Work task: Print the listing below exactly as written.

Exercise data:

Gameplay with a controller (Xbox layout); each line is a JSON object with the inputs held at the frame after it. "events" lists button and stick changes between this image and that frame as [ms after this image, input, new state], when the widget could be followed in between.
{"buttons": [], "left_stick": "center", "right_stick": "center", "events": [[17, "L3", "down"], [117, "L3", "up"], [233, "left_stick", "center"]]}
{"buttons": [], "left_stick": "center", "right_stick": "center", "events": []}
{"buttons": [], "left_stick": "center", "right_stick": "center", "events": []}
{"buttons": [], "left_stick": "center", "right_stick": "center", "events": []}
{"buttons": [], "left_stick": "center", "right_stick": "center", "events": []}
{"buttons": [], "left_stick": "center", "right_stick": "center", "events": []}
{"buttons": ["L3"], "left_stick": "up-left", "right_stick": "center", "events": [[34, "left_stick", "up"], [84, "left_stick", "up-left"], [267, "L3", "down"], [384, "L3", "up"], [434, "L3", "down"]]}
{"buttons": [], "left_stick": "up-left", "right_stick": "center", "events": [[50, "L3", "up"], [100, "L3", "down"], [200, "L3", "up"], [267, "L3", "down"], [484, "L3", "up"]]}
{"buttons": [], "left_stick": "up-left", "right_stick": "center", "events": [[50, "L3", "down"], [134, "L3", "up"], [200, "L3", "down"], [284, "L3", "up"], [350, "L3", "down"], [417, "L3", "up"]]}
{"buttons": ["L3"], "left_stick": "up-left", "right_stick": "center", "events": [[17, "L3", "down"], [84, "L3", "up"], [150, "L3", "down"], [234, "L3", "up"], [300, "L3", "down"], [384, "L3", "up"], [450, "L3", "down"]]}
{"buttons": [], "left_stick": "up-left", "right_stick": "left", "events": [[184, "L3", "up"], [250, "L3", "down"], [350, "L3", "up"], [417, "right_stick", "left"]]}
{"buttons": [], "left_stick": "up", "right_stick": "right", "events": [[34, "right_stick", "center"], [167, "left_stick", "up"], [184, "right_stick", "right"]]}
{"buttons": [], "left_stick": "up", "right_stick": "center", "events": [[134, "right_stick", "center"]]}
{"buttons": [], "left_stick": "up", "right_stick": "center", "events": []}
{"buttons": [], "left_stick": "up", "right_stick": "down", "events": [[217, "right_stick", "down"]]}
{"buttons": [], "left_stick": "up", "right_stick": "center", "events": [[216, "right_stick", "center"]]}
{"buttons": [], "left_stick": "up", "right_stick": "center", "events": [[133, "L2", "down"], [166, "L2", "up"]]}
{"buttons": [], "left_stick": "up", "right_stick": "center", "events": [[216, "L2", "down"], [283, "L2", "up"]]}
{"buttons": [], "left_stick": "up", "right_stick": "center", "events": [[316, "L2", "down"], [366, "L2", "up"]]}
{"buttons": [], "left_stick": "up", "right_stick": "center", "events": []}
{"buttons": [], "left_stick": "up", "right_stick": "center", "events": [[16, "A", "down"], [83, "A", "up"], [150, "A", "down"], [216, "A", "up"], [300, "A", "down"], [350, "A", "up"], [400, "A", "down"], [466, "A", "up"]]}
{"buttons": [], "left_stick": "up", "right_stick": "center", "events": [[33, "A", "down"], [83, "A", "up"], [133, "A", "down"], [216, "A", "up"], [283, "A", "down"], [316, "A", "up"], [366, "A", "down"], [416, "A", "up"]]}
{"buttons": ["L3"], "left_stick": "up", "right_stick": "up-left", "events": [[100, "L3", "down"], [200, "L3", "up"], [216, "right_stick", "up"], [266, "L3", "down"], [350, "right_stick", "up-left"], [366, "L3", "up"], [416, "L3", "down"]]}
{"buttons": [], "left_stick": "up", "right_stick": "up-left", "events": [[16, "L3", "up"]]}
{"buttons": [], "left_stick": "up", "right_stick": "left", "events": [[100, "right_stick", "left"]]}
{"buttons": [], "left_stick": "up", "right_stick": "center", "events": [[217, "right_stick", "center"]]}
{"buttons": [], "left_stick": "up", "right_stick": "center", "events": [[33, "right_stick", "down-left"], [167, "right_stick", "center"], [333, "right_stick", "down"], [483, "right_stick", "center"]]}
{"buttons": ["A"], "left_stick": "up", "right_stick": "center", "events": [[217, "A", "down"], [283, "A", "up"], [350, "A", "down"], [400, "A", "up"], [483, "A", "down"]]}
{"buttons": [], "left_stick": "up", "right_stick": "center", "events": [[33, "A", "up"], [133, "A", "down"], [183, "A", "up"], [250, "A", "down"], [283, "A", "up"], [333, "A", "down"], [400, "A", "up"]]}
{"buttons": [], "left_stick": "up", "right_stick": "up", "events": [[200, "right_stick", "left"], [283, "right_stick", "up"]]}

Answer to the exercise:
Gameplay with a controller (Xbox layout); each line is a JSON object with the inputs held at the frame after it. "events" lists button and stick changes between this image and that frame as [ms after this image, input, new state], when the widget could be followed in between.
{"buttons": [], "left_stick": "center", "right_stick": "center", "events": [[17, "L3", "down"], [117, "L3", "up"], [233, "left_stick", "center"]]}
{"buttons": [], "left_stick": "center", "right_stick": "center", "events": []}
{"buttons": [], "left_stick": "center", "right_stick": "center", "events": []}
{"buttons": [], "left_stick": "center", "right_stick": "center", "events": []}
{"buttons": [], "left_stick": "center", "right_stick": "center", "events": []}
{"buttons": [], "left_stick": "center", "right_stick": "center", "events": []}
{"buttons": ["L3"], "left_stick": "up-left", "right_stick": "center", "events": [[34, "left_stick", "up"], [84, "left_stick", "up-left"], [267, "L3", "down"], [384, "L3", "up"], [434, "L3", "down"]]}
{"buttons": [], "left_stick": "up-left", "right_stick": "center", "events": [[50, "L3", "up"], [100, "L3", "down"], [200, "L3", "up"], [267, "L3", "down"], [484, "L3", "up"]]}
{"buttons": [], "left_stick": "up-left", "right_stick": "center", "events": [[50, "L3", "down"], [134, "L3", "up"], [200, "L3", "down"], [284, "L3", "up"], [350, "L3", "down"], [417, "L3", "up"]]}
{"buttons": ["L3"], "left_stick": "up-left", "right_stick": "center", "events": [[17, "L3", "down"], [84, "L3", "up"], [150, "L3", "down"], [234, "L3", "up"], [300, "L3", "down"], [384, "L3", "up"], [450, "L3", "down"]]}
{"buttons": [], "left_stick": "up-left", "right_stick": "left", "events": [[184, "L3", "up"], [250, "L3", "down"], [350, "L3", "up"], [417, "right_stick", "left"]]}
{"buttons": [], "left_stick": "up", "right_stick": "right", "events": [[34, "right_stick", "center"], [167, "left_stick", "up"], [184, "right_stick", "right"]]}
{"buttons": [], "left_stick": "up", "right_stick": "center", "events": [[134, "right_stick", "center"]]}
{"buttons": [], "left_stick": "up", "right_stick": "center", "events": []}
{"buttons": [], "left_stick": "up", "right_stick": "down", "events": [[217, "right_stick", "down"]]}
{"buttons": [], "left_stick": "up", "right_stick": "center", "events": [[216, "right_stick", "center"]]}
{"buttons": [], "left_stick": "up", "right_stick": "center", "events": [[133, "L2", "down"], [166, "L2", "up"]]}
{"buttons": [], "left_stick": "up", "right_stick": "center", "events": [[216, "L2", "down"], [283, "L2", "up"]]}
{"buttons": [], "left_stick": "up", "right_stick": "center", "events": [[316, "L2", "down"], [366, "L2", "up"]]}
{"buttons": [], "left_stick": "up", "right_stick": "center", "events": []}
{"buttons": [], "left_stick": "up", "right_stick": "center", "events": [[16, "A", "down"], [83, "A", "up"], [150, "A", "down"], [216, "A", "up"], [300, "A", "down"], [350, "A", "up"], [400, "A", "down"], [466, "A", "up"]]}
{"buttons": [], "left_stick": "up", "right_stick": "center", "events": [[33, "A", "down"], [83, "A", "up"], [133, "A", "down"], [216, "A", "up"], [283, "A", "down"], [316, "A", "up"], [366, "A", "down"], [416, "A", "up"]]}
{"buttons": ["L3"], "left_stick": "up", "right_stick": "up-left", "events": [[100, "L3", "down"], [200, "L3", "up"], [216, "right_stick", "up"], [266, "L3", "down"], [350, "right_stick", "up-left"], [366, "L3", "up"], [416, "L3", "down"]]}
{"buttons": [], "left_stick": "up", "right_stick": "up-left", "events": [[16, "L3", "up"]]}
{"buttons": [], "left_stick": "up", "right_stick": "left", "events": [[100, "right_stick", "left"]]}
{"buttons": [], "left_stick": "up", "right_stick": "center", "events": [[217, "right_stick", "center"]]}
{"buttons": [], "left_stick": "up", "right_stick": "center", "events": [[33, "right_stick", "down-left"], [167, "right_stick", "center"], [333, "right_stick", "down"], [483, "right_stick", "center"]]}
{"buttons": ["A"], "left_stick": "up", "right_stick": "center", "events": [[217, "A", "down"], [283, "A", "up"], [350, "A", "down"], [400, "A", "up"], [483, "A", "down"]]}
{"buttons": [], "left_stick": "up", "right_stick": "center", "events": [[33, "A", "up"], [133, "A", "down"], [183, "A", "up"], [250, "A", "down"], [283, "A", "up"], [333, "A", "down"], [400, "A", "up"]]}
{"buttons": [], "left_stick": "up", "right_stick": "up", "events": [[200, "right_stick", "left"], [283, "right_stick", "up"]]}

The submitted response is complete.